Swig often. To replace the moisture that you lose as you perspire, be sure to drink. As you lose water to dehydration, your body temperature rises, so replacing fluids is essential to keeping cool. Avoid beverages that contain alcohol, caffeine, or lots of sugar, which are dehydrating. "Also opt for hydrating foods," says Deena Kastor, a marathon runner and an Olympic bronze medalist. "Try a smoothie for lunch, and add more fruits and vegetables to all your meals. Watermelon has the greatest water content of any food out there."
Eat light. There's a reason we reach for salads in the summer. They're easier to digest than, say, a fatty hamburger, which leaves you feeling sluggish in the high heat. Instead, go for fruits and vegetables, which are watery and help keep you hydrated (and cooler), says Robert Kenefick, a physiologist at the U.S. Army Research Institute of Environmental Medicine, in Natick, Massachusetts, which studies the effects of extreme climates on soldiers' bodies.
Opt for a Shutdown
Give your oven a summer vacation. If you cook, use the stovetop, the microwave, or a barbecue. "Grill some extra vegetables when you're making dinner," says Deborah Madison, author of Vegetable Soups From Deborah Madison's Kitchen (Broadway, $20, amazon.com). "The next day, mix them with a little Feta cheese and olive oil for a great, cool snack."
Shut the lights. Or change the bulbs: Long-lasting compact fluorescent bulbs produce about 70 percent less heat than standard incandescents.
Take Some Dry Measures
Give the clothes dryer a break, too. Hang a clothesline and let your towels and sheets flap in the breeze. "They smell wonderful," says Paul Hooker, whose company, Sferra, sells sheets made in Italy, where, he adds, almost everyone hangs them out to dry.
Make a "cold compress." Fill a cotton sock with rice, tie the sock with twine, and freeze it for two hours before bedtime. Then slide it between the sheets.
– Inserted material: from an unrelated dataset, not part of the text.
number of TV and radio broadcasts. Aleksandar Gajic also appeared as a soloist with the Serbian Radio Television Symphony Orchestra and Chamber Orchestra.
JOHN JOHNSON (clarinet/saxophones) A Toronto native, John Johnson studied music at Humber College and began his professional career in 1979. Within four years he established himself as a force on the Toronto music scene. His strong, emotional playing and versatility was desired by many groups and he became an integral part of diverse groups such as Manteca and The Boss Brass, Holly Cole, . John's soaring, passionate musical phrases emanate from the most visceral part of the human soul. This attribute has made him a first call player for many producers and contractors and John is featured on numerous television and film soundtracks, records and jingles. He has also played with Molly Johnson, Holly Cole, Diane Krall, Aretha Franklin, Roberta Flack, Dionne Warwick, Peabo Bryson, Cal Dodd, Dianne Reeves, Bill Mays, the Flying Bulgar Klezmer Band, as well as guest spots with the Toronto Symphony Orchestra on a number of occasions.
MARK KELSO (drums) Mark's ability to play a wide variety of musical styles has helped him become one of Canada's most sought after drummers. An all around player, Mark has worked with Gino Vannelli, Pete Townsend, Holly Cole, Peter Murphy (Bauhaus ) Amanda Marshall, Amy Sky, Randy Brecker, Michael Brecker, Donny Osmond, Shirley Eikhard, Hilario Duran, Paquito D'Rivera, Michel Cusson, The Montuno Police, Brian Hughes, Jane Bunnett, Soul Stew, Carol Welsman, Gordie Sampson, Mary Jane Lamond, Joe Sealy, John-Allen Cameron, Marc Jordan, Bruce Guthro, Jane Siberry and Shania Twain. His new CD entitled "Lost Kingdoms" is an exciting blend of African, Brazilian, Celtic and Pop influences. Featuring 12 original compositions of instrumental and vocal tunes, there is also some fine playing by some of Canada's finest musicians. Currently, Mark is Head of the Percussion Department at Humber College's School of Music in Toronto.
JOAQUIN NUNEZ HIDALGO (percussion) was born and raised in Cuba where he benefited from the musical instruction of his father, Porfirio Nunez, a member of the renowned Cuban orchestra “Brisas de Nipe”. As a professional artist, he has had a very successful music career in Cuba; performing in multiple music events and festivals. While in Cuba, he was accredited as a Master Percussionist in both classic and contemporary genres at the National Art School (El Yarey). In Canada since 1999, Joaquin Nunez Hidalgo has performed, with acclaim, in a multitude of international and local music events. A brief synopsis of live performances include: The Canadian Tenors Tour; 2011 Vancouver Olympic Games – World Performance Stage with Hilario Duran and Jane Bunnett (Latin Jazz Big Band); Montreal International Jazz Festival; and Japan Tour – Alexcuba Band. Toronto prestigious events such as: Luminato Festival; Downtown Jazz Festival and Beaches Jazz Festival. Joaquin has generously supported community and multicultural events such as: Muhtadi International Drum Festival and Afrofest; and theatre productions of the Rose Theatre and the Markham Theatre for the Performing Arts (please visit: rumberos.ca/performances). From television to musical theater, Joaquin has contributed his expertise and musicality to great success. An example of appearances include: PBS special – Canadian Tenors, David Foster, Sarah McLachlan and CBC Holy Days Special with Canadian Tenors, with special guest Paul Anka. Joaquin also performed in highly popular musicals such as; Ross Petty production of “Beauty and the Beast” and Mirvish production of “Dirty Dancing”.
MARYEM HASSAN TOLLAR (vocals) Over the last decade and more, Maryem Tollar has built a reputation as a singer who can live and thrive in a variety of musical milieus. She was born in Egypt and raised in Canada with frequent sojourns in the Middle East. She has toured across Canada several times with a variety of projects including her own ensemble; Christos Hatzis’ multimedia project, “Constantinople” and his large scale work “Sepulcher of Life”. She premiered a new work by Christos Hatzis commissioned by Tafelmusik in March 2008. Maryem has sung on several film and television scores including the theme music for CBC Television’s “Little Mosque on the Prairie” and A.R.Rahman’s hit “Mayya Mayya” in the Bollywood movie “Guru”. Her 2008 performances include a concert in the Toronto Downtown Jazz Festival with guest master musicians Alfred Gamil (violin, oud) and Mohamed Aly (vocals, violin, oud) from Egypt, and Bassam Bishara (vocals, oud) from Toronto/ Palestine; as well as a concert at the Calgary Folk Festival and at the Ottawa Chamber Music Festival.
Rice retains cold for a long period because it's dense and starchy, says Jim Hill, Ph.D., an associate dean of the College of Agricultural and Environmental Sciences at the University of California at Davis.
Escape. Relax with A Winter's Tale, The Call of the Wild, Doctor Zhivago, or Smilla's Sense of Snow. "Reading about cold can take your mind off the thermometer, evoking one's own experience of ice and snow," says Walter A. Brown, a clinical professor of psychiatry at the medical schools of Brown and Tufts Universities and an expert in the placebo effect. "It's also a bit of self-hypnosis. Sometimes when I shower and the water is cold, I tell myself it's hot and I can make myself believe it." You can save that last insight for another season entirely.